Among its customers is Mojeek, a British-built search engine being developed to rival the likes of Google and Yahoo, originally developed in the Eastbourne bedroom of its founder Marc Smith.
The search engine has mapped more than 1.6 billion pages (it would take 34 years to look at each one for a second), with its complex algorithms passing through servers all based at the centre in Maidstone TV Studios.
Its founder Marc Smith said: “Originally we chose Custodian for their location, facilities, and the fact that they were the greenest data centre in the UK, but when we decided to continue our expansion in their new data floors it was their friendly and supportive staff that sealed it for us.
“We now have over 100 servers running in their data centre.

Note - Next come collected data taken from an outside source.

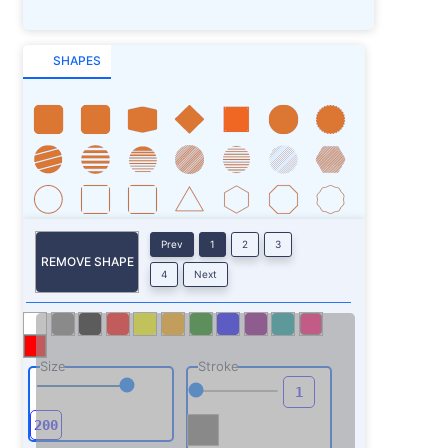
SHAPES
Prev
1
2
3
REMOVE SHAPE
4
Next
Size
Stroke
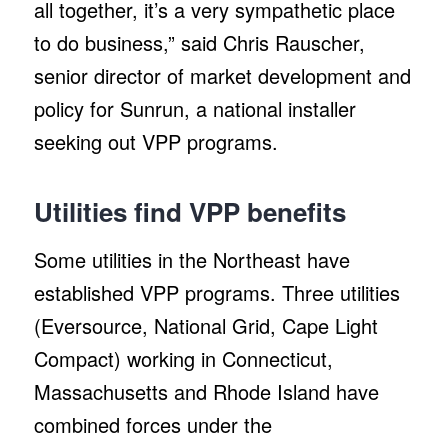
all together, it’s a very sympathetic place
to do business,” said Chris Rauscher,
senior director of market development and
policy for Sunrun, a national installer
seeking out VPP programs.
Utilities find VPP benefits
Some utilities in the Northeast have
established VPP programs. Three utilities
(Eversource, National Grid, Cape Light
Compact) working in Connecticut,
Massachusetts and Rhode Island have
combined forces under the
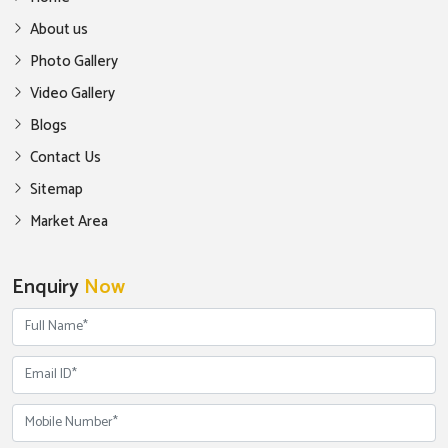
About us
Photo Gallery
Video Gallery
Blogs
Contact Us
Sitemap
Market Area
Enquiry
Now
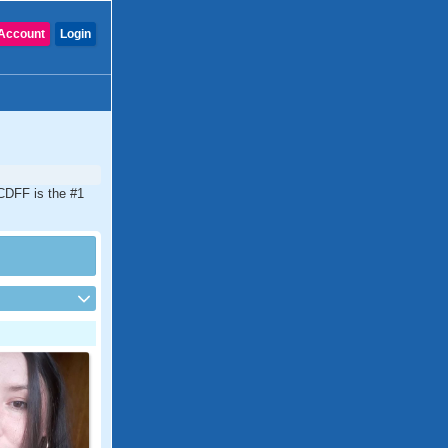
Account
Login
 CDFF is the #1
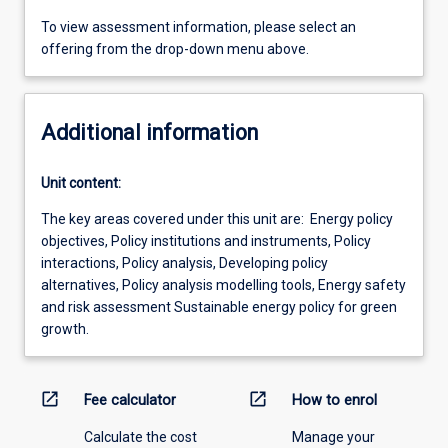
To view assessment information, please select an
offering from the drop-down menu above.
Additional information
Unit content:
The key areas covered under this unit are: Energy policy
objectives, Policy institutions and instruments, Policy
interactions, Policy analysis, Developing policy
alternatives, Policy analysis modelling tools, Energy safety
and risk assessment Sustainable energy policy for green
growth.
open_in_new
open_in_new
Fee calculator
How to enrol
Calculate the cost
Manage your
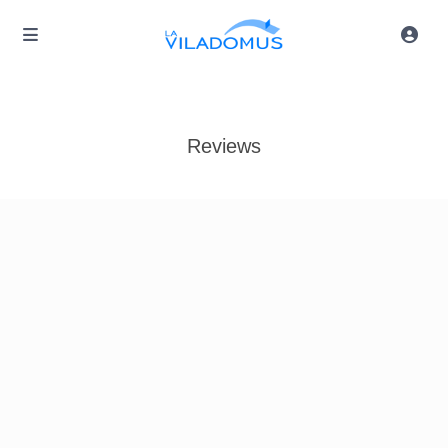
Reviews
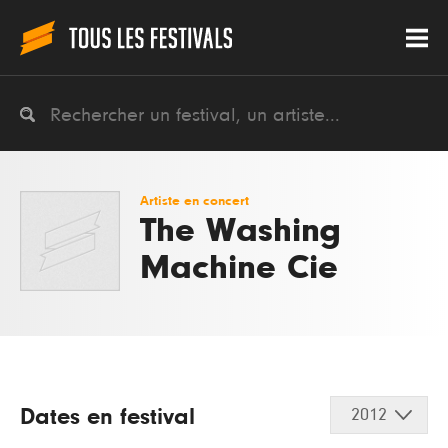
Artiste en concert
The Washing
Machine Cie
Dates en festival
2012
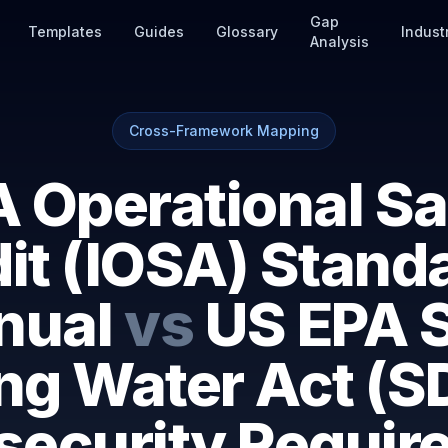
Gap
Templates
Guides
Glossary
Indust
Analysis
Cross-Framework Mapping
A Operational Sa
it (IOSA) Stand
nual
vs
US EPA 
ing Water Act (S
security Requir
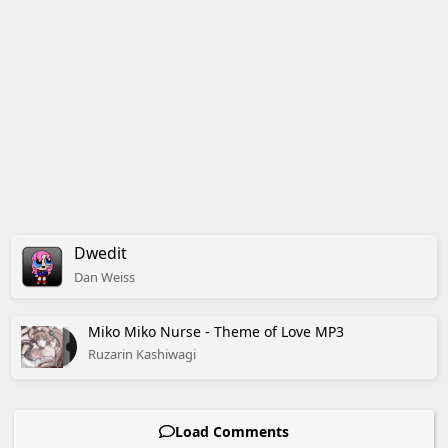
Dwedit
Dan
Weiss
Miko Miko Nurse - Theme of Love MP3
Ruzarin Kashiwagi
Load Comments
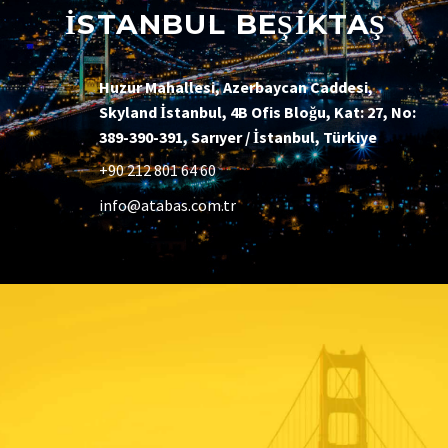
İSTANBUL BEŞİKTAŞ
Huzur Mahallesi, Azerbaycan Caddesi,
Skyland İstanbul, 4B Ofis Bloğu, Kat: 27, No:
389-390-391, Sarıyer / İstanbul, Türkiye
+90 212 801 64 60
info@atabas.com.tr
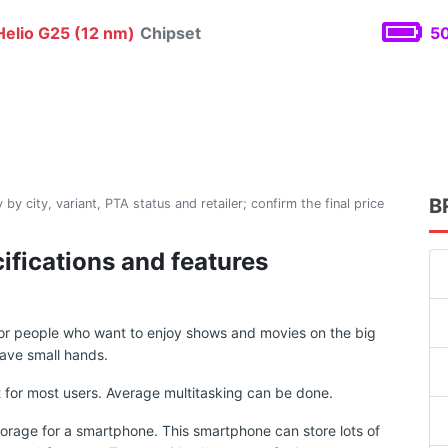
elio G25 (12 nm)
Chipset
50
B
 by city, variant, PTA status and retailer; confirm the final price
ifications and features
for people who want to enjoy shows and movies on the big
ave small hands.
for most users. Average multitasking can be done.
torage for a smartphone. This smartphone can store lots of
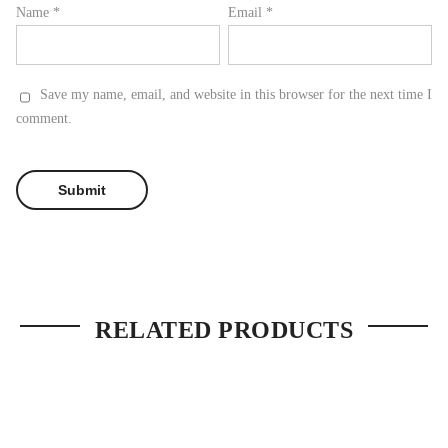
Name
*
Email
*
Save my name, email, and website in this browser for the next time I
comment.
RELATED PRODUCTS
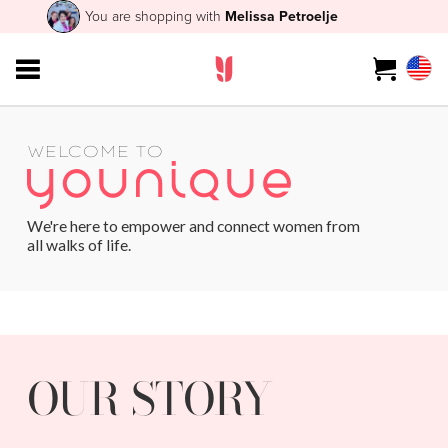
You are shopping with
Melissa Petroelje
WELCOME TO
We're here to empower and connect women from
all walks of life.
OUR STORY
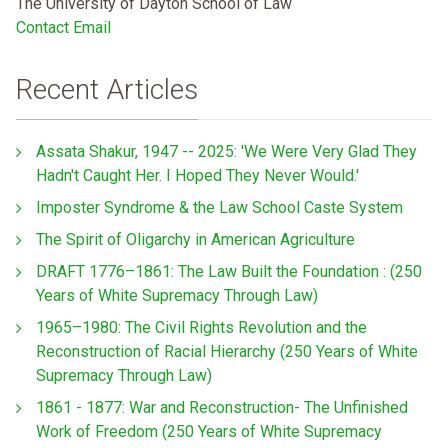
The University of Dayton School of Law
Contact Email
Recent Articles
Assata Shakur, 1947 -- 2025: 'We Were Very Glad They
Hadn't Caught Her. I Hoped They Never Would.'
Imposter Syndrome & the Law School Caste System
The Spirit of Oligarchy in American Agriculture
DRAFT 1776–1861: The Law Built the Foundation : (250
Years of White Supremacy Through Law)
1965–1980: The Civil Rights Revolution and the
Reconstruction of Racial Hierarchy (250 Years of White
Supremacy Through Law)
1861 - 1877: War and Reconstruction- The Unfinished
Work of Freedom (250 Years of White Supremacy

Building and maintaining a web scale search engine requires numerous parts to come together, so having a reliable and approachable team and facility like Custodian behind you, only makes that task easier.”
Custodian Data Centres was founded in 2009 by chief executive Rowland Kinch, chairman Geoff Miles and technical director Robert Williams.
It was designed to bring a new revenue stream to the TV studios, run by Mr Miles and Mr Kinch, which had access to vast amounts of power and did not need much of its huge space due to falling TV production activity.
The honour of formally declaring the data centre extension open fell to Faversham and Mid Kent MP Helen Whately, who cut a lime green ribbon in front of a couple hundred invited guests which included Kent County Council leader Paul Carter.
Her seat is among those earmarked for the chop in a redrawing of constituency boundaries before the next election.
At this rate of expansion, she might yet get another chance to hold some large scissors before her office is whipped from her.